Phylogenetic tree parameters

use_gene_colour

string True or False
Default: True

Use the colours specified in the plots section for each gene to highlight newly identified ERVs. If this is True, highlightcolour will be ignored and the gene colours will be used instead.If it is False, highlightcolour is used to highlight newly identified ERVs.

maincolour

string (hex colour code with #)
Default: #000000

Main colour for text in tree images. Default is black.

highlightcolour

string (hex colour code with #)
Default : #382bfe

Text colour for leaves highlighted in tree images - newly identified ERV-like regions. This is ignored if use_gene_colour above is True. Default is blue.

outgroupcolour

string (hex colour code with #)
Default: #0e954b

Text colour for outgroup in tree images.
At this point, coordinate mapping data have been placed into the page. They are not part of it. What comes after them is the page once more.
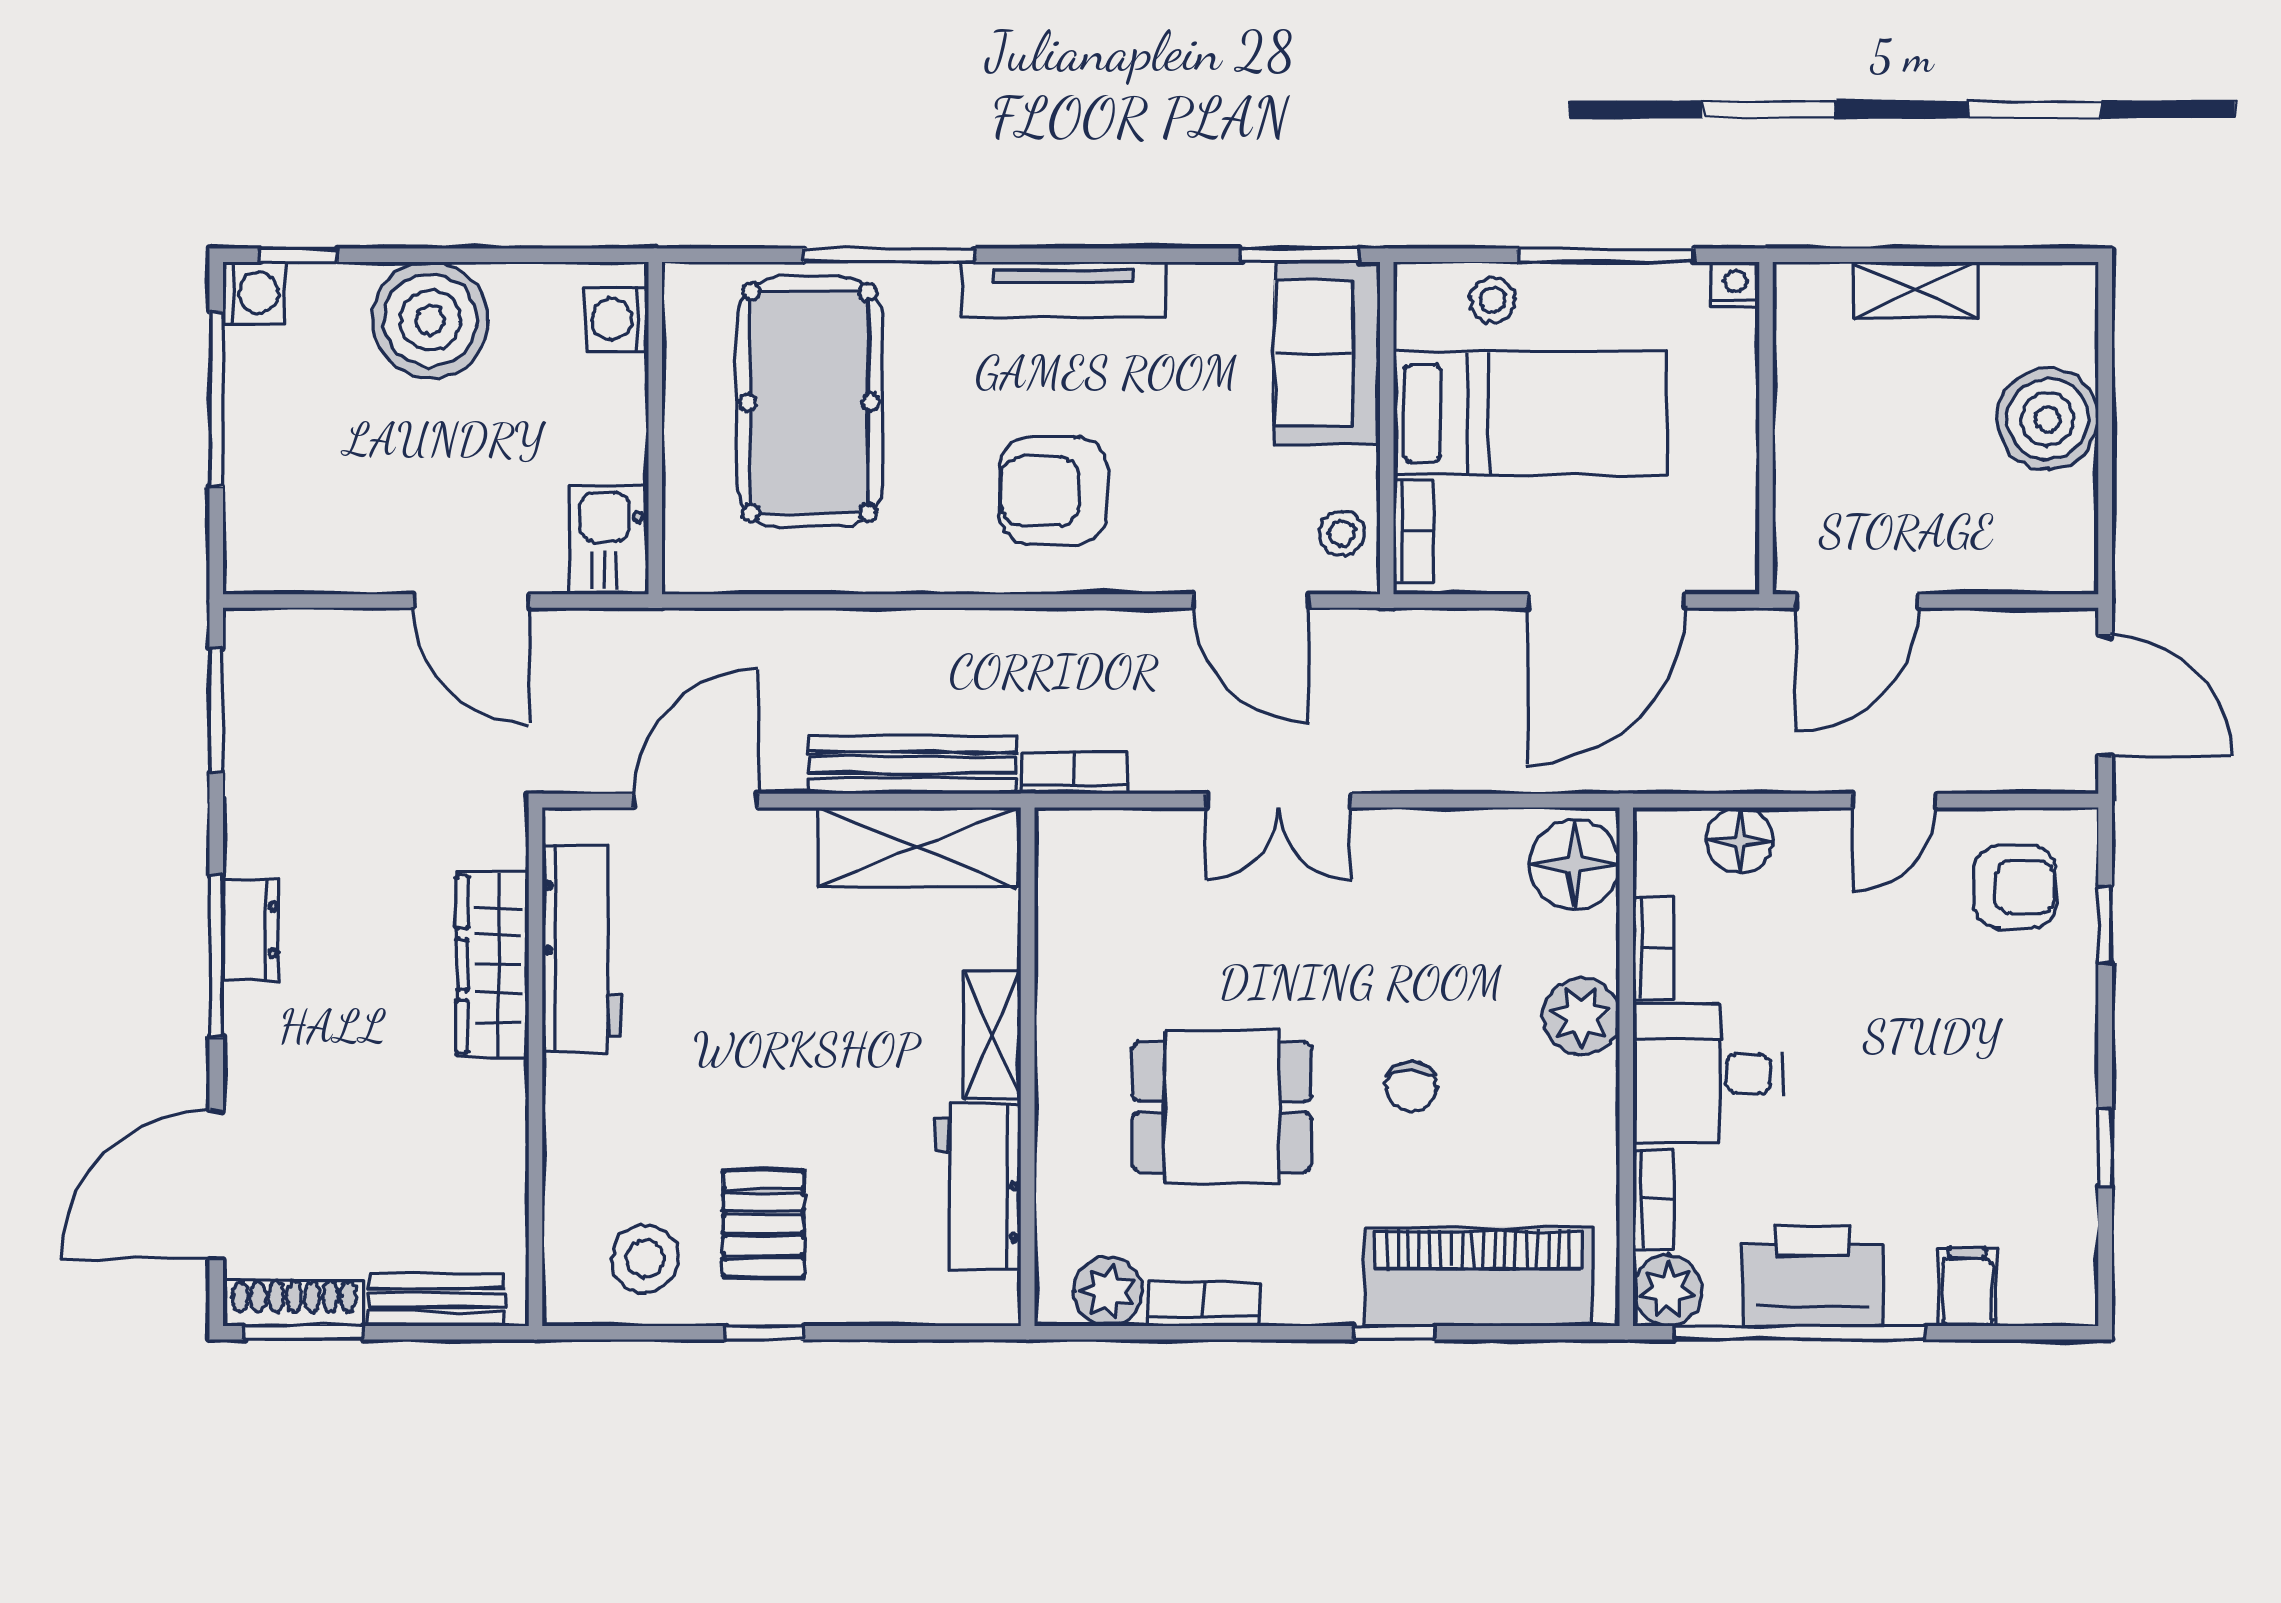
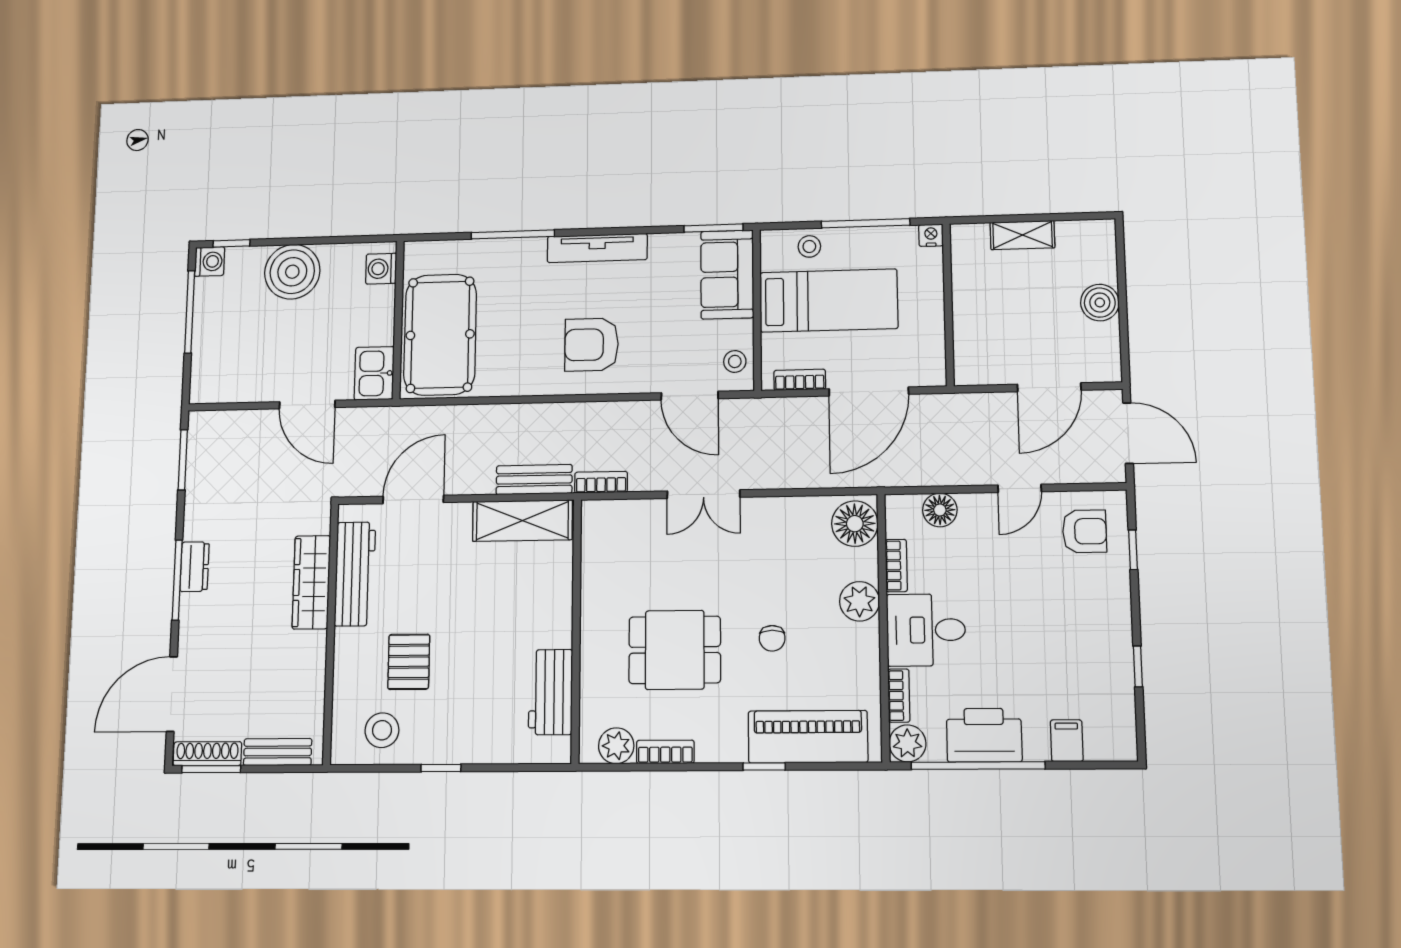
pool table: (809, 402) -> (440, 335), moved
boiler: (2048, 419) -> (1100, 303), width x0.73, depth x0.73
bookcase: (1414, 531) -> (800, 380), moved, turned -90
door: (1857, 601) -> (1049, 387), moved
bench: (912, 765) -> (534, 480), width x0.73
shelving: (992, 1035) -> (558, 614), removed
pallet: (763, 1224) -> (409, 662), moved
Default is green.

dpi

integer
Default: 300 Dots per inch for phylogenetic tree images.

format

string png, svg, pdf or jpg
Default: png

File format for phylogenetic tree images, can be svg, png, pdf or jpg

regions

Parameters for defining regions with ORFs from more than one retroviral gene

maxdist

integer
Default: 3000

Maximum distance (in nucleotides) between ORFs to be defined as part of the same ERV region.

maxoverlap

float
Default: 0.5

Maximum proportion of an ORF which can overlap with an ORF from another gene before they are filtered out.